In a case filed in the United States District Court of the Middle District of Pennsylvania, the claimant and her disability attorney accuse AETNA of abruptly and improperly terminating her disability benefit payments in violation of the Employee Retirement Income Security Act (ERISA) and 29 U.S.C. § 1132(a)(1).
While employed at Quest as a Phlebotomist, the plaintiff was ordered by her physician to take 6 to 8 weeks of time off from her job to recover after undergoing an osteotomy of her left fifth metatarsal, whereby “a bone is cut or shorten, lengthen, or change its alignment.” Unfortunately, during her recovery period, the plaintiff sustained further injury on June 28, 2004, when she was injured after falling from a motorized shopping cart when its seat became unbolted from its moorings causing her to fall to the floor.
Background of the disability Claim against Aetna Insurance Company
The plaintiff applied for her AETNA long term disability benefits and began receiving those on December 1, 2004. One month later, the plaintiff’s MRI showed fractures in the area of the original surgery that eventually caused her to have pain, swelling, and discoloration of her left foot. She had difficulty walking and had resorted to using crutches. After discovery of the fractures, the plaintiff was put on a regiment of injections in her left foot for pain relief, and by November 2005, the plaintiff physician noted that his client had developed generalized osteopenia and localised osteoporosis of her left foot.
Aetna ignores approval of social security disability benefits
The Comprehensive Pain Center declared the plaintiff disabled in its letter to AETNA and her employer on November 27, 2006 stating that she was “disabled secondary to chronic pain due to a diagnosis of Reflex Sympathetic Dystrophy (RSD) affecting the lower left extremity.” Upon completion of physical therapy, nerve blocks, and the placement of a spinal cord stimulator, the plaintiff still suffered from severe debilitating pain. Consequently, on November 14, 2007, the Social Security Administration (SSA) awarded her disability benefits retroactively from May 24, 2004.
In May of 2008, the plaintiff’s physician prepared an Attending Physicians Statement in support of her disabled condition noting she was unable to “crawl, climb, kneel or push” and “unable to lift more than 5 pounds.” One year later, he prepared another Attending Physicians Statement that verified that the plaintiff was suffering from seizures, cranial radiculopathy and left foot pain, and was unable to work. Then, on December 15, 2009, an Independent Neurological Evaluation was attempted on the plaintiff, but the doctor stated that the exam of her left foot was limited because it was too painful for the plaintiff to have the doctor exam her left foot completely. And, regardless of the pain, the evaluator determined that she was “capable of working an eight hour day, but had to avoid prolonged standing due to left foot pain, and that she could lift up to 20 pounds.”
The Plaintiff Has No Recourse except to Sue AETNA and Quest for Her Disability Benefits
With conflicting reports of the plaintiff’s condition, AETNA terminated her long term disability benefits effective August 23, 2010, stating that she lacked of sufficient medical evidence to support her disabled status. Armed with verifying medical documentation that she has ongoing left foot pain and was being treated for that pain with medication, the plaintiff appealed AETNA’s termination of her disability benefits. AETNA denied her appeal, stating that the plaintiff was capable of performing a sedentary job in which she was allowed to shift her position every 15 to 20 minutes.

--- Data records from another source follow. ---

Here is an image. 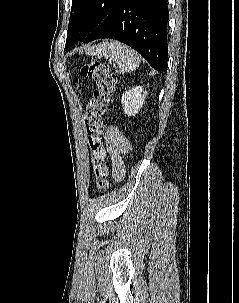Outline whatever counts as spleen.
Wrapping results in <instances>:
<instances>
[{
    "label": "spleen",
    "mask_w": 239,
    "mask_h": 303,
    "mask_svg": "<svg viewBox=\"0 0 239 303\" xmlns=\"http://www.w3.org/2000/svg\"><path fill=\"white\" fill-rule=\"evenodd\" d=\"M88 55L108 58L126 72L136 70L141 63V57L135 50L117 41L99 43L91 47Z\"/></svg>",
    "instance_id": "spleen-1"
}]
</instances>
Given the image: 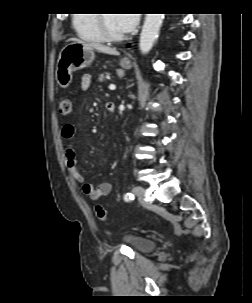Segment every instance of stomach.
<instances>
[{
  "label": "stomach",
  "instance_id": "1",
  "mask_svg": "<svg viewBox=\"0 0 252 303\" xmlns=\"http://www.w3.org/2000/svg\"><path fill=\"white\" fill-rule=\"evenodd\" d=\"M94 58L93 48L86 44L78 42L67 44L61 50L57 61L55 76L58 85L64 89L69 87L72 82L73 71L89 66ZM120 65L127 70L132 67L130 59L126 57L120 61Z\"/></svg>",
  "mask_w": 252,
  "mask_h": 303
}]
</instances>
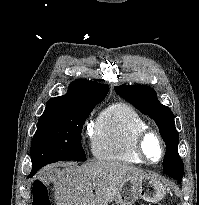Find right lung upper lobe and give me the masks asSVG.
Wrapping results in <instances>:
<instances>
[{
  "label": "right lung upper lobe",
  "instance_id": "cb5924a9",
  "mask_svg": "<svg viewBox=\"0 0 199 205\" xmlns=\"http://www.w3.org/2000/svg\"><path fill=\"white\" fill-rule=\"evenodd\" d=\"M107 93L108 85L79 79L70 83L65 95L49 99L45 110L83 100H103Z\"/></svg>",
  "mask_w": 199,
  "mask_h": 205
}]
</instances>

After exhausting all her administrative appeals, the plaintiff engaged a disability lawyer to file her complaint, and the complaint was filed on June 8, 2011. In her complaint, the plaintiff and her disability lawyer allege that AETNA and the Quest Plan disregarded her disabled condition, discounted her medical evidence, terminated her disability benefits in an “arbitrary and capricious” manner, and violated ERISA. Consequently, she and her Pennsylvania disability attorney ask the District Court of Pennsylvania to award her:
- A designation of “disabled” as defined in her Quest disability plan;
- An order forcing AETNA and Quest to state that she is entitled to long term disability benefits
- Retroactive reinstatement of all overdue long term disability benefits under the terms and conditions of the Quest insurance plan;
- Interest and any and all overdue benefits under her policy;
- Reasonable attorney’s fees
- Any other relief the District Court deems necessary and appropriate under the circumstances of the case.